Really, guy—someone stole the thunder of the bird who stole the sun and the moon and stars and put them in the sky so that we have light?

“The bird who used to be white and who turned black going up the smoke hole with the sun, the moon and the stars.”

Oh oh. Rave, where is this going?

“You know Chávez. He said: “I’m ugly—black, not refined or anything—a little crude sometimes. Doesn’t that sound like your friendly neighborhood Raven?”

You’re not ugly! Black, well yes—obviously. Crude—sometimes. I see what you mean that he stole SOME of your thunder.

“He even said he wasn’t a communist.”

Has someone accused you of being one lately, Rave?

“Not since the 50s. Not since Charley McCarthy.”

Rave, I told you before: his name was Joe.

“Whatever.” Raven turns the volume back up. “I love this guy!”

Monday, June 09, 2003

A CRAB ON THE WALL

Sometimes you aren’t sure what is the product of your imagination, and what appeared on its own power. Yesterday I read a book by Antonio Skármeta, “La chica del trombón”, in which for at least the second time the author refers to the inhabitants of Gema, an apparently imaginary island in the Adriatic (first in “La boda del poeta”), who immigrate to Chile to escape from wars (a less dramatic version of Swimming to Antarctica….)

In the evening, I went down to my kitchen to make a cup of tea, and discovered a crab on the wall above the stove, almost at intersection of the wall with the ceiling. The crustacean seemed to be looking at me very intently—or maybe crabs only look intently because their eyes are very tiny? At first I thought the crab was an imaginary creature who was somehow a projection of a crab in my interior.

“Ha!” Raven, as usual is reading over my shoulder as I write this. “What a pile of crap: crab in your interior, indeed.”

I didn’t say it WAS; I said that was my first thought.

“Sounds like you were drinking more than tea. Are you sure you even saw SOMETHING?”

Rave, it was a crab. It was about 5 inches across, different shades of orange, and it wiggled its leg at me.

“Waving hello, no doubt. And did you happen to ask how it crawled up the cliff from the beach to your kitchen and then crawled up the wall?”

Not exactly. I asked it what it was up to. That’s when it wiggled its leg. I thought it was a sign, but it wasn’t in my language, so I didn’t understand.

“I think you spend too much time reading fiction. It’s taking over your daily life. Crabs are very tasty; you could have popped it into a pot of boiling water. Isn’t that what you people usually do to crabs?”

Rave, you’re impossible. For somebody so high-minded as you to even suggest killing a fellow creature is shocking. I wasn’t going to kill it. Besides, I’m allergic to shellfish. I just wanted to know its message.

“I’m not an assassin; I’m a scavenger. It’s my nature to know which creatures among the “possibly scavenged” are tasty. Probably there was no message. The creature was confused. All creatures are confused these days.
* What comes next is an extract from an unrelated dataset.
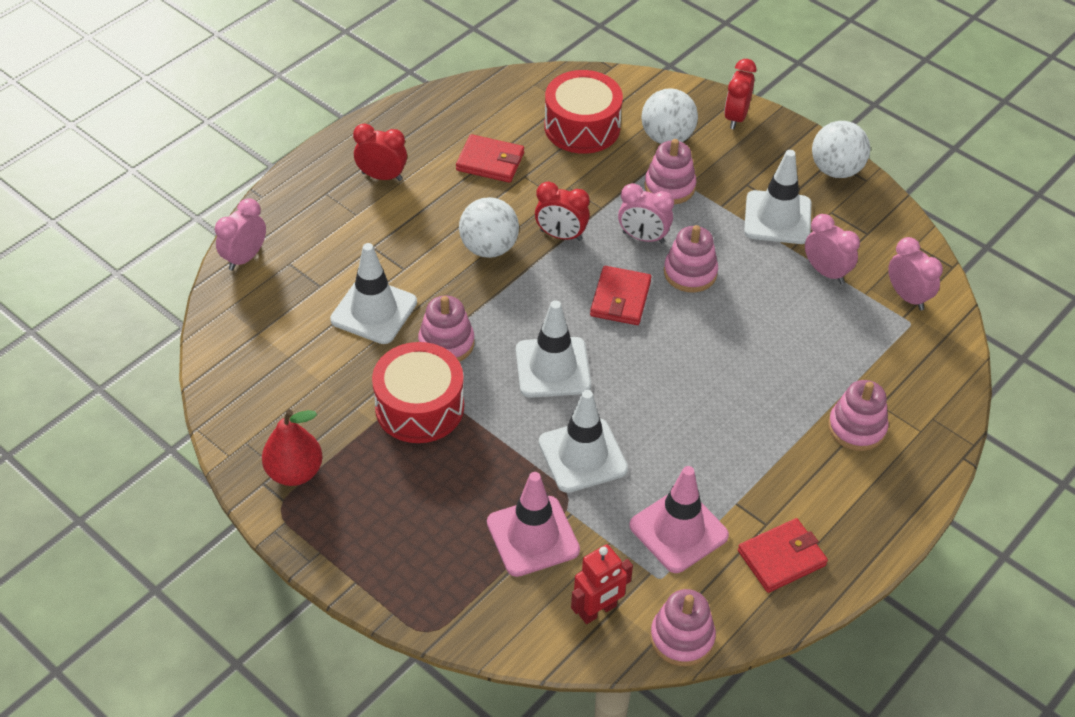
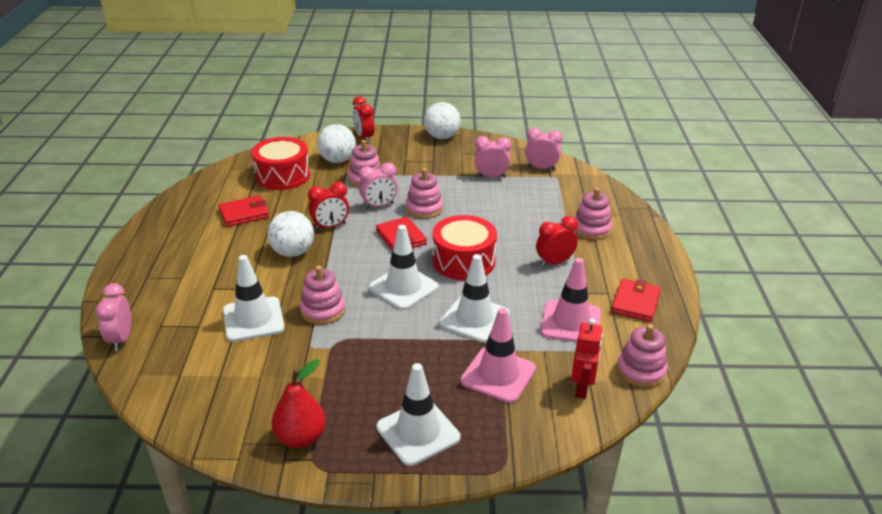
camera: 40 degrees left, 15 degrees down
(382, 176) = (178, 251): red clock -> red clock (554, 263)
(419, 407) = (345, 351): red drum -> red drum (463, 261)
(777, 218) = (438, 167): white traffic cone -> white traffic cone (418, 432)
We can’t believe the crazy stuff that’s happening on the planet. Another creature may have invaded its home and run it off. When we start imitating the behavior of your species, anything can happen.”

We’ve been down this road before, guy. I don’t want to take the heat for the nasty stuff some members of my species are up to.

“Fine. Some members of your species want to eliminate all the other species on the planet—not to mention that some members of your species want to eliminate a significant percentage of your own species just because they don’t agree with the Bush Gang. And they're trying to eliminate their historical memory, too, by destroying several thousand years worth of artifacts—so that history doesn’t begin in Sumer, but in a bar in Texas. But you’re not part of that. So what are you doing to stop it?”

I’m trying to raise people’s awareness.

“Great. And the crab? What did you do about it?”

Nothing, Rave. What could I do? I turned off the light and went back upstairs.